Il n’y a toutefois pas d’obligation de désinvestissement. Ainsi, la CDPQ a conservé ses actions au fil du temps. Cela est appelé à changer, même si l’institution est avare de détails.

« Les sanctions canadiennes s’appliquent à certaines entreprises seulement, a souligné une porte-parole de la Caisse, Kate Monfette, dans un courriel. Nous avons déjà un plan de disposition en cours pour les titres sous sanction, même s’ils ont été acquis avant l’adoption de ces dernières. »

La CDPQ n’a pas voulu préciser quels titres seraient liquidés et pourquoi autant d’années s’étaient écoulées avant le déploiement de ce « plan de disposition ». Le portrait des investissements du plus important investisseur institutionnel du Québec en date du 31 décembre 2021 sera diffusé plus tard cette année.

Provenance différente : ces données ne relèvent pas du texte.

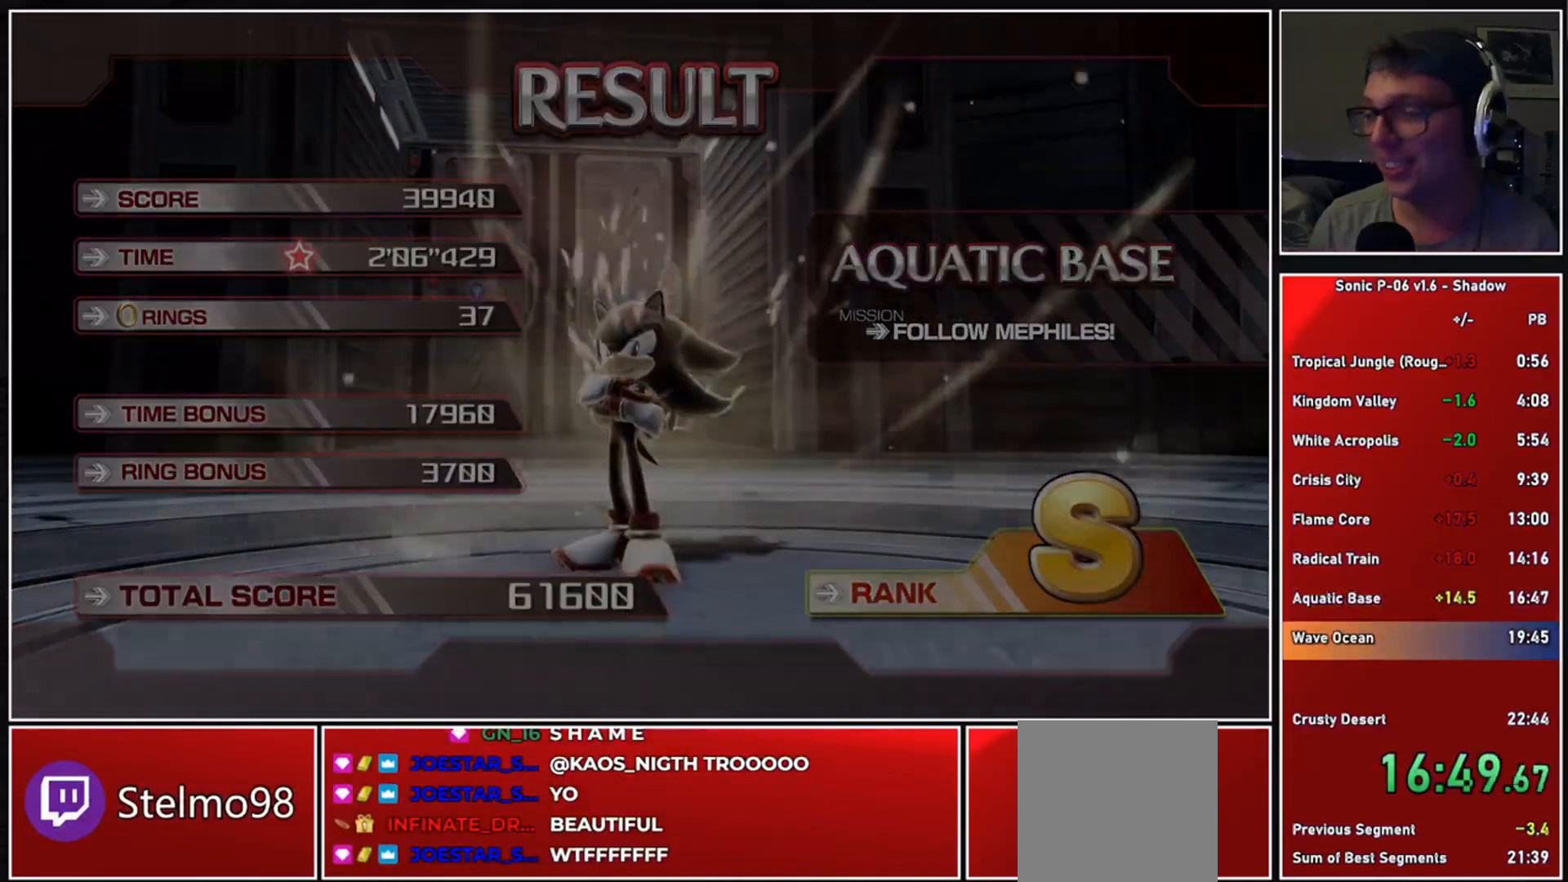
{"buttons": [], "left_stick": "up", "right_stick": "center", "events": [[500, "left_stick", "up"]]}
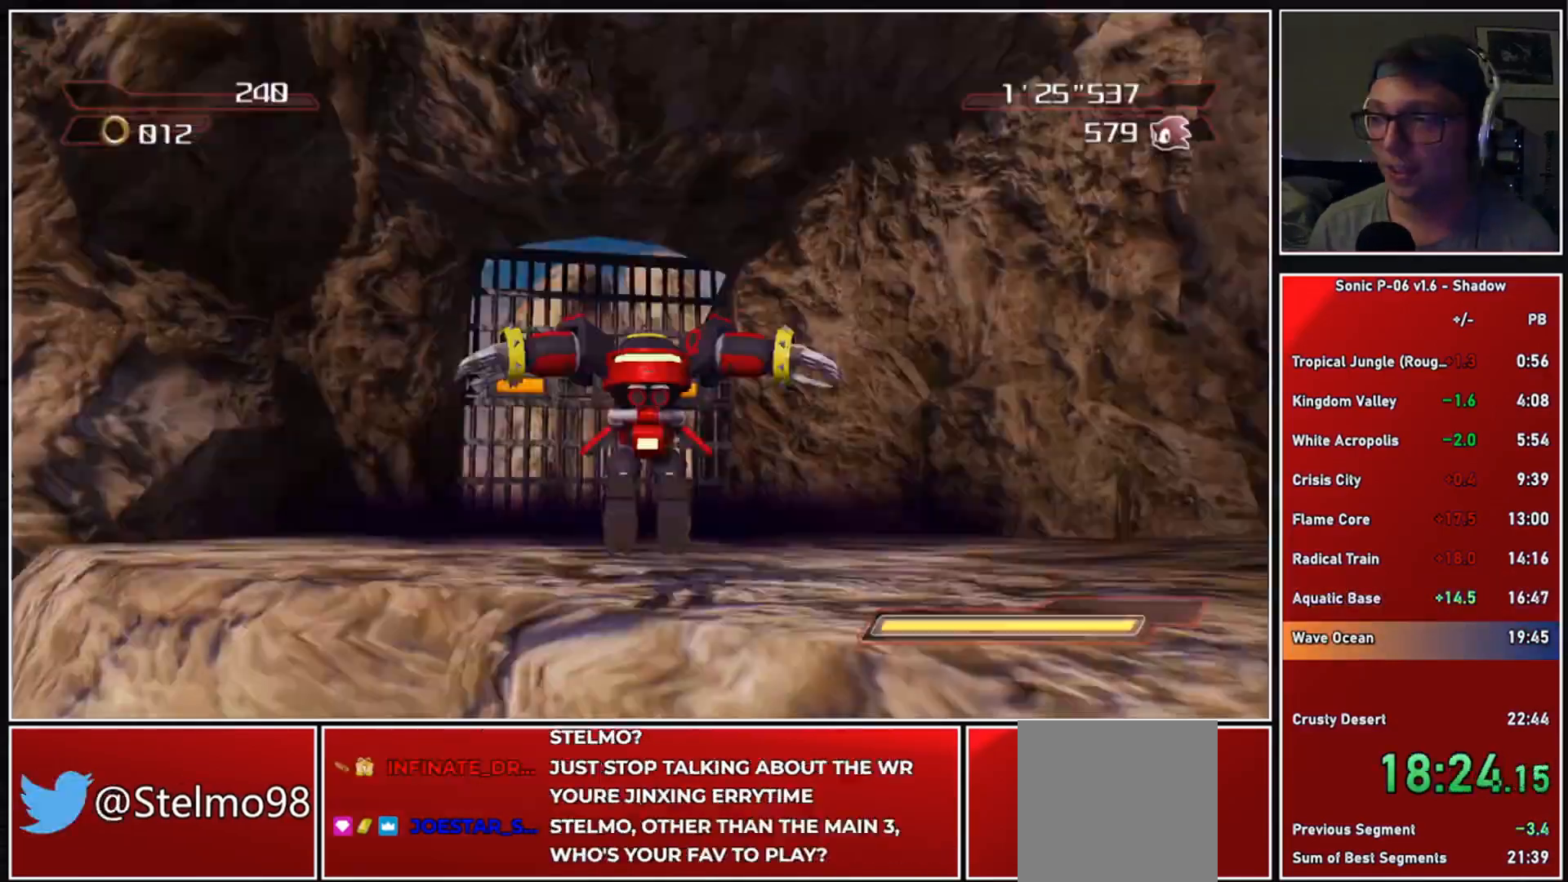
{"buttons": [], "left_stick": "up", "right_stick": "center", "events": []}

Selon la politique d’investissement durable de la Caisse, celle-ci « proscrit […] les investissements auprès d’entités visées par des interdictions financières par le Canada ». Depuis que des sanctions ont été décrétées par Ottawa, l’organisation n’a pas remis d’argent dans les sociétés russes visées.

Escalade ?

Le Canada fait partie des pays, parmi lesquels on retrouve les États-Unis, qui ont brandi le spectre de nouvelles ripostes économiques si la Russie décide d’envahir l’Ukraine – un scénario plausible, selon l’administration Biden.

« Il y a des sanctions économiques depuis plusieurs années et, maintenant, le risque de guerre est présent, souligne M. Tchotourian. On se demande quel évènement il faudra pour que la Caisse bouge. »

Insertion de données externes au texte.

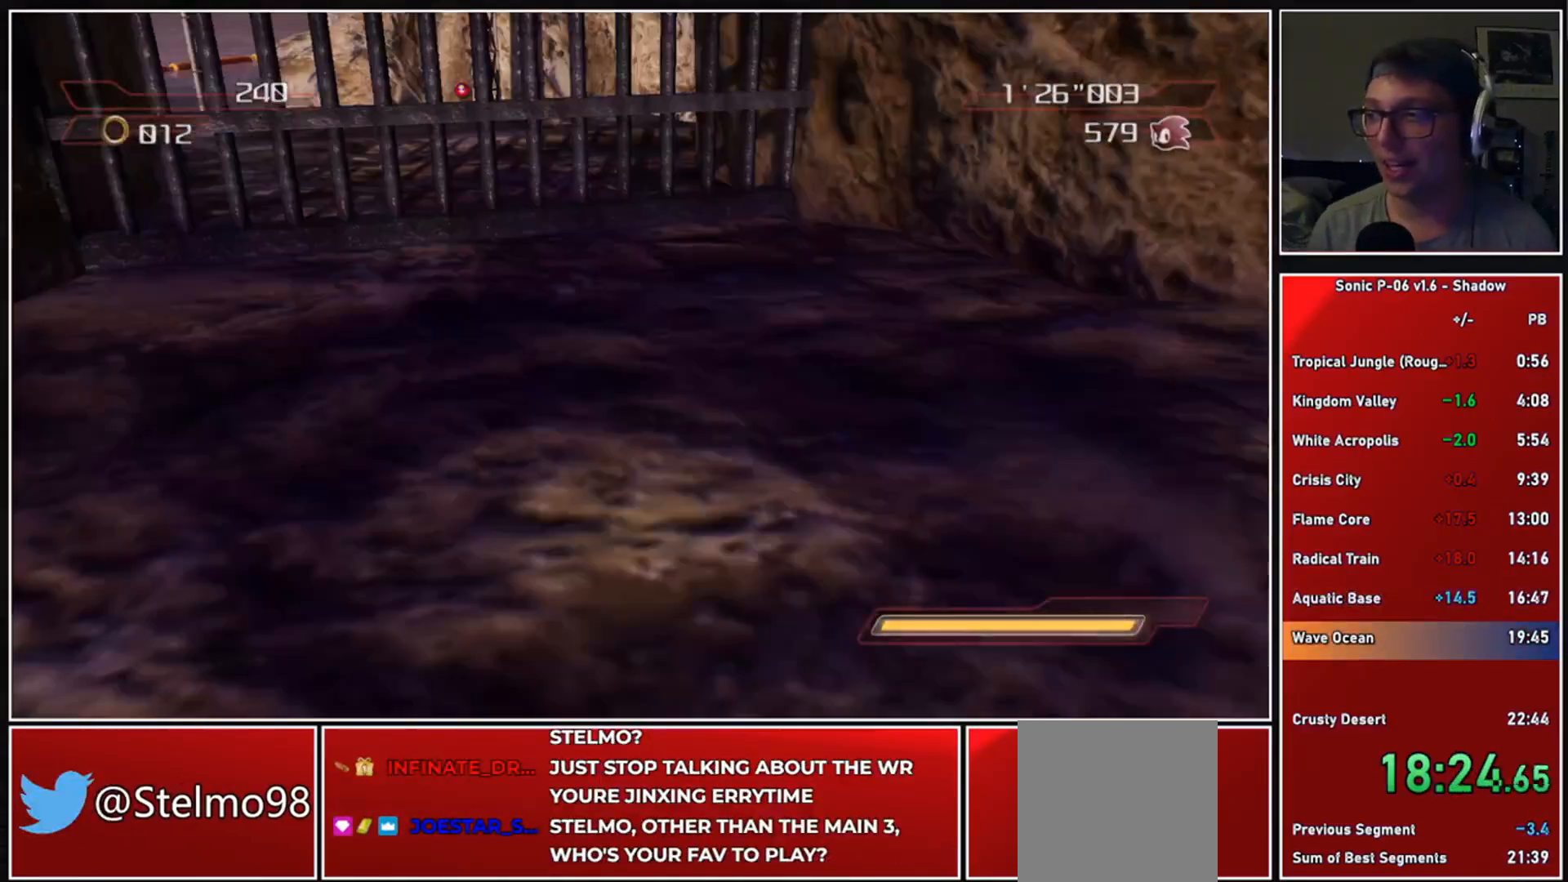
{"buttons": [], "left_stick": "center", "right_stick": "center", "events": [[183, "left_stick", "center"]]}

PHOTO FOURNIE PAR L’UNIVERSITÉ LAVAL

Ivan Tchotourian, professeur spécialisé dans la gouvernance et la responsabilité sociale des entreprises à l’Université Laval

L’approche d’investissement durable de la Caisse s’oriente autour de trois leviers, dont l’intégration des critères environnementaux, sociaux et de gouvernance (ESG) dans ses décisions. M. Tchotourian souligne que la Russie n’est pas un modèle en la matière.

Au département de management de l’Université Laval, le professeur Yan Cimon rappelle que la CDPQ gère un actif net de 390 milliards et qu’il n’était pas « inhabituel » de voir de grandes organisations avoir un portefeuille « très diversifié ».

Si la Caisse décide de tourner le dos à la Russie parce qu’elle juge que les risques sont devenus trop grands, l’expert explique qu’elle devra le faire de façon « ordonnée ».

« Il ne faut pas que cela se fasse au détriment des déposants et en réalisant des pertes importantes », dit-il.

L’Office d’investissement du Régime de pensions du Canada (OIRPC), plus important investisseur institutionnel avec un actif net d’environ 520 milliards, n’investit pas directement en Russie.

En 2014, dans une entrevue accordée au Globe and Mail, la haute direction de l’organisation avait affirmé être « allergique » à ce marché en raison de l’instabilité et d’interrogations sur le système juridique du pays.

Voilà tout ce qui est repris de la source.